» **Passage**:
■ ■ ■
Samuel Eccleston, P.S.S. (June 27, 1801 – April 22, 1851) was an American prelate of the Roman Catholic Church who served as the fifth Archbishop of the Archdiocese of Baltimore, Maryland from 1834 until his death in 1851.

Biography

Early life and education
Samuel Eccleston was born near Chestertown, Maryland, to Samuel and Martha (née Hyson) Eccleston and raised Episcopalian. His grandfather, John Eccleston, was from Preston in North West England, and came to the Colony of Maryland in the middle of the 18th century. His father, who had three children from a previous marriage, died when Samuel was a young boy. Following his father's death, his widowed mother remarried a Roman Catholic gentleman surnamed Stenson. Young Samuel Eccleston was sent to St. Mary's College in Baltimore, run by the Sulpician Fathers, to be educated. There he converted to Catholicism.

Ordination and ministry
Following his conversion, Eccleston decided to enter the priesthood, and enrolled at St. Mary's Seminary in July 1819. He was ordained a priest by Archbishop Ambrose Maréchal on April 24, 1825. Later that year, he entered the Sulpicians, and continued his studies at the Grand Seminary of Saint-Sulpice in Issy-les-Moulineaux, France. After visiting England and Ireland, Eccleston returned to Baltimore in July 1827. He became a faculty member and Vice-President at his alma mater, St. Mary's Seminary, and the institution's President in 1829.
■ ■ ■
» **Given task 1**: Reproduce the listing word for word, from the line with "genus: Phyciodes" through the end of the listing.
The biography of Samuel Eccleston and the listing that follows come from unrelated sources.
■ ■ ■
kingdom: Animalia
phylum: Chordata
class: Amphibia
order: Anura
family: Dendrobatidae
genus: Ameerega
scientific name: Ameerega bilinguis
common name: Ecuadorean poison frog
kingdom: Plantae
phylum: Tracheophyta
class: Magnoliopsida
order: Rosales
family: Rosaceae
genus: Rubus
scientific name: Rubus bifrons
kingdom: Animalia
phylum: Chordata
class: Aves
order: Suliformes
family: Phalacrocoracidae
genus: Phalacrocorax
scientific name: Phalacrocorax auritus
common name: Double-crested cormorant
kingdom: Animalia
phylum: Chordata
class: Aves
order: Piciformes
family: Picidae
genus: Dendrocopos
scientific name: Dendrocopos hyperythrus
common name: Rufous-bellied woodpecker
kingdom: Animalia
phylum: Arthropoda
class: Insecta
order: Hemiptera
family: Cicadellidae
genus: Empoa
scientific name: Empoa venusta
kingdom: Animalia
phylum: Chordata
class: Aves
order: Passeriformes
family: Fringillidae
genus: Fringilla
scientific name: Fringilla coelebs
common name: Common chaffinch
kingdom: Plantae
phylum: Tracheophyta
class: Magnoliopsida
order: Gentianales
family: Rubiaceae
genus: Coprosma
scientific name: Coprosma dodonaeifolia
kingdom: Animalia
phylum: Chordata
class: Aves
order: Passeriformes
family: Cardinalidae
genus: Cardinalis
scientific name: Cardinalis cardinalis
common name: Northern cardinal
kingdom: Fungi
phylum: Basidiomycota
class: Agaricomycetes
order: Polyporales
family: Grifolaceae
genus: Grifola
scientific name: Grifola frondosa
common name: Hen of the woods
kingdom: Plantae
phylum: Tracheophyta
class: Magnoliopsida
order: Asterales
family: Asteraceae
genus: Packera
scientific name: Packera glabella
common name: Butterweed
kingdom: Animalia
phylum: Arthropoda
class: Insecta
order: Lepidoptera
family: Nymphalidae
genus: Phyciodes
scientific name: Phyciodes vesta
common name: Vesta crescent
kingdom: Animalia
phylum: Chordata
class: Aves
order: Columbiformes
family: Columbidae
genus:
■ ■ ■
» **Given task 2**: List every complete date, with month, day, and year, that appears in the Eccleston biography, in order of appearance.

» **Exercise solution 1**:
genus: Phyciodes
scientific name: Phyciodes vesta
common name: Vesta crescent
kingdom: Animalia
phylum: Chordata
class: Aves
order: Columbiformes
family: Columbidae
genus:

» **Exercise solution 2**:
June 27, 1801
April 22, 1851
April 24, 1825